HopJump was started in 2018 by Staab as a digital marketing agency helping big brands with user acquisition campaigns. As it was building up to an initial public offering, Staab said the company wanted to move into building its own brand and saw an opportunity in travel, which accounts for a big market — 10% of global gross domestic product, he added.

The company went on to provide hotel discount travel prices to consumers but found it to be challenging. There are a lot of nuances and different approaches for offering four-star hotel rooms for two-star prices and bundling tactics, Staab explained.

“We fell in love with uncomplicating the process,” he said. “Consumers just want a good price from a company they trust, and that is what we set out to solve.”

In January 2020, the company launched its first product and had 60 members join in the first few months, but then the global pandemic hit. Suddenly, HopJump went from managing rapid growth to managing how the company might shut down.

Still eager to stay in travel, the company pivoted back to marketing so it could continue examining the travel industry, he said. While the company was figuring out its next move, Staab said folks at SmarterTravel were helpful to them, and when he heard that its parent company, TripAdvisor, was needing to make layoffs, and that division was going to be let go, he decided to purchase that asset along with seven others, including Airfarewatchdog, Family Vacation Critic and Oyster. The deal closed in 2020.
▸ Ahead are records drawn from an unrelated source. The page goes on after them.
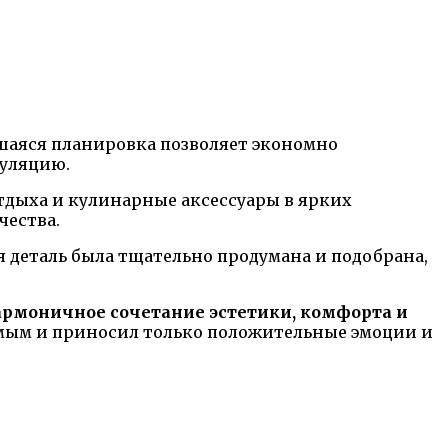
шаяся планировка позволяет экономно
куляцию.
тдыха и кулинарные аксессуары в ярких
чества.
 деталь была тщательно продумана и подобрана,
гармоничное сочетание эстетики, комфорта и
мым и приносил только положительные эмоции и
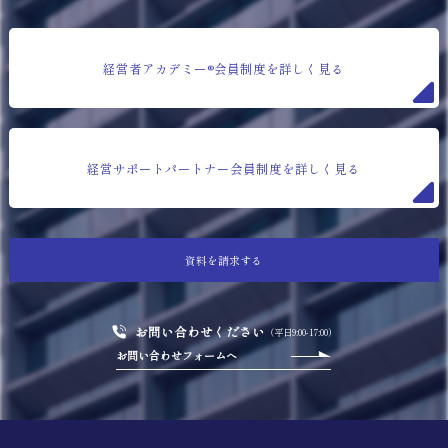
経営者アカデミー®会員制度を詳しく見る
経営サポートパートナー会員制度を詳しく見る
資料を請求する
お問い合わせください
（平日9:00-17:00）
お問い合わせフォームへ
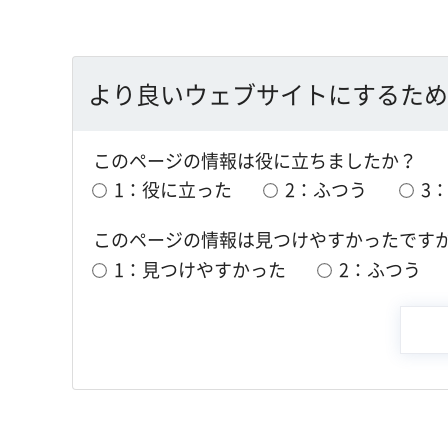
より良いウェブサイトにするため
このページの情報は役に立ちましたか？
1：役に立った
2：ふつう
3
このページの情報は見つけやすかったです
1：見つけやすかった
2：ふつう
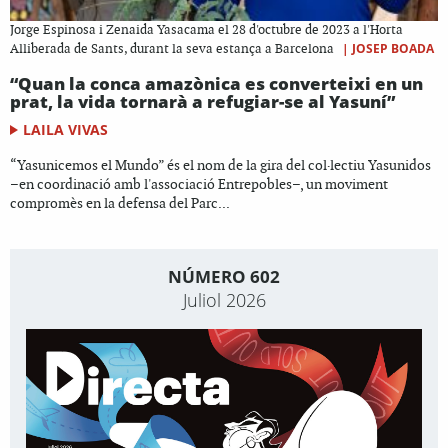
Jorge Espinosa i Zenaida Yasacama el 28 d'octubre de 2023 a l'Horta
|
JOSEP BOADA
Alliberada de Sants, durant la seva estança a Barcelona
“Quan la conca amazònica es converteixi en un
prat, la vida tornarà a refugiar-se al Yasuní”
LAILA VIVAS
“Yasunicemos el Mundo” és el nom de la gira del col·lectiu Yasunidos
–en coordinació amb l'associació Entrepobles–, un moviment
compromès en la defensa del Parc...
NÚMERO 602
Juliol 2026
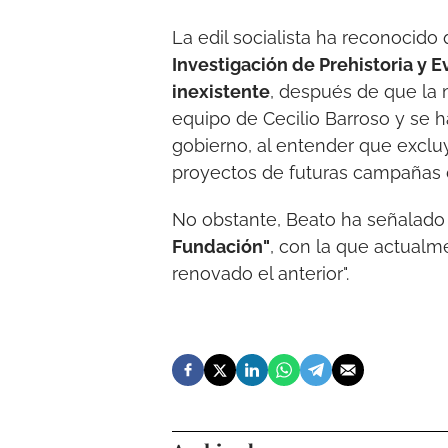
La edil socialista ha reconocido
Investigación de Prehistoria y
inexistente
, después de que la
equipo de Cecilio Barroso y se 
gobierno, al entender que exclu
proyectos de futuras campañas d
No obstante, Beato ha señalado
Fundación"
, con la que actualm
renovado el anterior".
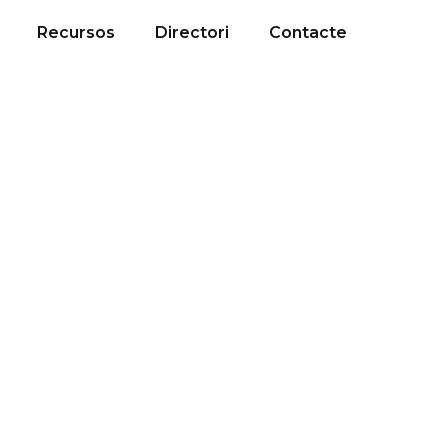
Recursos
Directori
Contacte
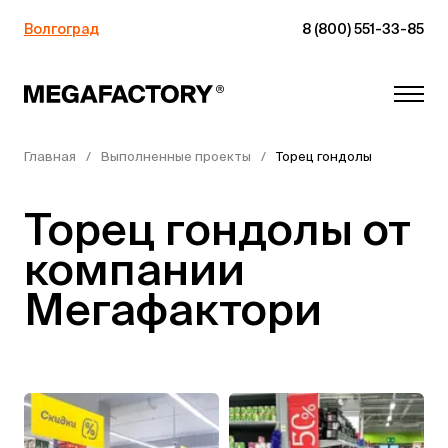
Волгоград
8 (800) 551-33-85
Главная
Выполненные проекты
Торец гондолы
Торец гондолы от
компании
Мегафактори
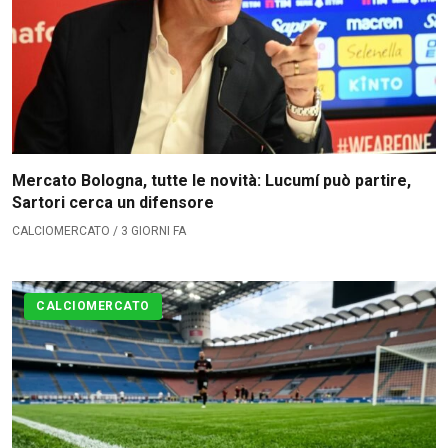
La Redazione
→
Mercato Bologna, tutte le novità: Lucumí può partire,
Sartori cerca un difensore
CALCIOMERCATO / 3 GIORNI FA
CALCIOMERCATO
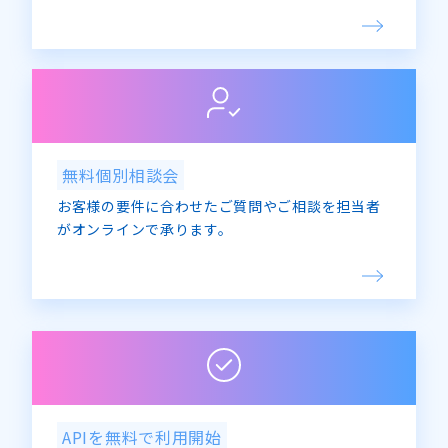
無料個別相談会
お客様の要件に合わせたご質問やご相談を担当者
がオンラインで承ります。
APIを無料で利用開始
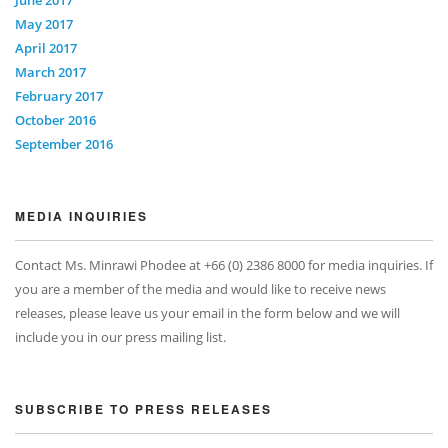
May 2017
April 2017
March 2017
February 2017
October 2016
September 2016
MEDIA INQUIRIES
Contact Ms. Minrawi Phodee at +66 (0) 2386 8000 for media inquiries. If
you are a member of the media and would like to receive news
releases, please leave us your email in the form below and we will
include you in our press mailing list.
SUBSCRIBE TO PRESS RELEASES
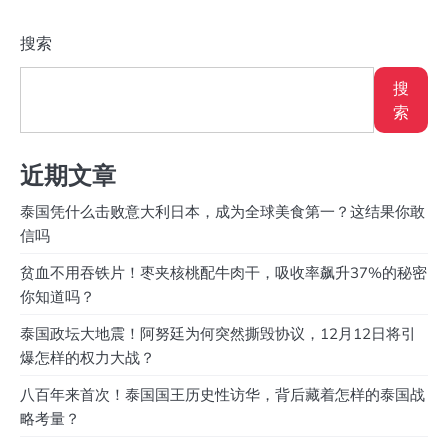
搜索
搜
索
近期文章
泰国凭什么击败意大利日本，成为全球美食第一？这结果你敢
信吗
贫血不用吞铁片！枣夹核桃配牛肉干，吸收率飙升37%的秘密
你知道吗？
泰国政坛大地震！阿努廷为何突然撕毁协议，12月12日将引
爆怎样的权力大战？
八百年来首次！泰国国王历史性访华，背后藏着怎样的泰国战
略考量？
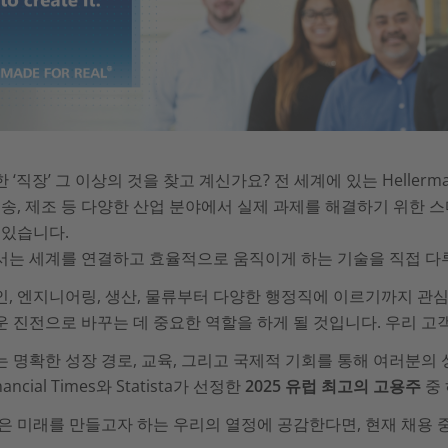
 ‘직장’ 그 이상의 것을 찾고 계신가요? 전 세계에 있는 Hellerm
운송, 제조 등 다양한 산업 분야에서 실제 과제를 해결하기 위한
 있습니다.
서는 세계를 연결하고 효율적으로 움직이게 하는 기술을 직접 다
, 엔지니어링, 생산, 물류부터 다양한 행정직에 이르기까지 관
 진전으로 바꾸는 데 중요한 역할을 하게 될 것입니다. 우리 고
 명확한 성장 경로, 교육, 그리고 국제적 기회를 통해 여러분의
nancial Times와 Statista가 선정한
2025 유럽 최고의 고용주
중 
은 미래를 만들고자 하는 우리의 열정에 공감한다면, 현재 채용 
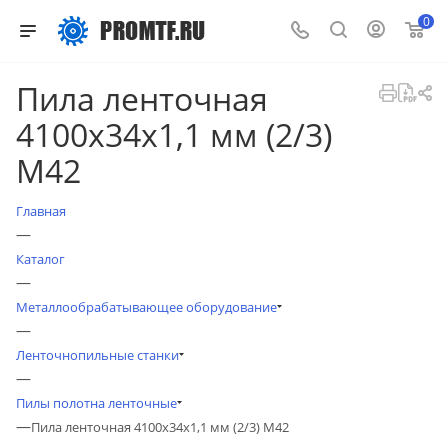
0
Пила ленточная
4100х34х1,1 мм (2/3)
М42
Главная
—
Каталог
—
Металлообрабатывающее оборудование
—
Ленточнопильные станки
—
Пилы полотна ленточные
—
Пила ленточная 4100х34х1,1 мм (2/3) М42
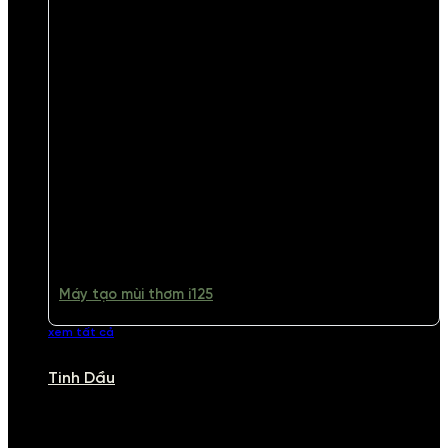
Máy tạo mùi thơm i125
xem tất cả
Tinh Dầu
TINH DẦU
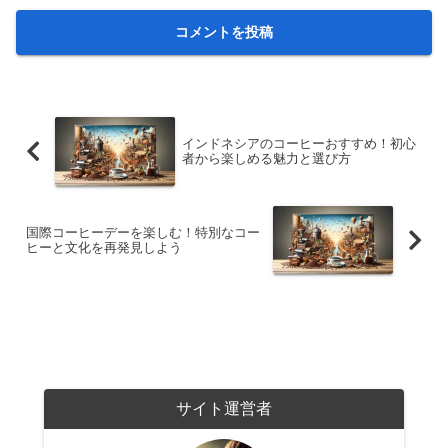
インドネシアのコーヒーおすすめ！初心
者から楽しめる魅力と選び方
国際コーヒーデーを楽しむ！特別なコー
ヒーと文化を再発見しよう
サイト運営者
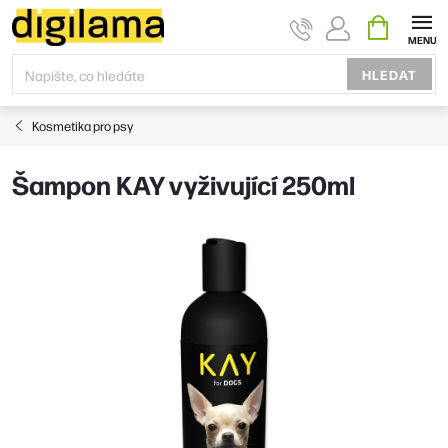
Přejít
NÁKUPNÍ
KOŠÍK
na
obsah
HLEDAT
Kosmetika pro psy
Šampon KAY vyživující 250ml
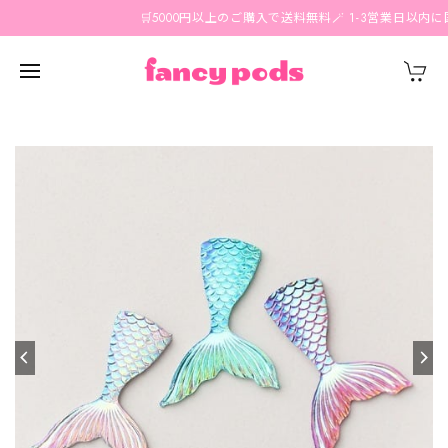
🛒5000円以上のご購入で送料無料🪄 1-3営業日以内に国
Lisa Dolan, managing director at Link Ventures, said that SmarterTravel’s growth was one of the drivers of her firm’s investment. When no one was traveling due to COVID, the company acquired travel companies and made it through the pandemic while other startups in the space were struggling.

She also cited its strong revenue-generating business on the email side and that it capitalized on the fact that even in the pandemic, people were conducting web searches for car rentals, things to do in certain cities and looking for vacation inspiration.

SmarterTravel is going after a U.S. travel and tourism industry valued at $580.7 billion in 2019. It is also not the only one to gain investor attention recently. For example, just over the past month companies like Thatch raised $3 million for its platform aimed at travel creators, travel tech company Hopper brought in $175 million, Wheel the World grabbed $2 million for its disability-friendly vacation planner and Elude raised $2.1 million to bring spontaneous travel back to a hard-hit industry.

Meanwhile, the funding will drive SmarterTravel’s aim to grow rapidly in terms of getting its name out there, building new travel products and hiring key staff. The company already has 50 people, but needs more, Staab said.

“Travel has had a tough couple of years, but some pockets of it are back, and we are seeing that,” he added. “In a year that should have been a bad year, our growth has been good. We were up eight times in revenue in the past 12 months. We are growing, profitable and have extra funding to lean into the growth. It is not going to be easy growth, but we are well-positioned to understand how to do it.”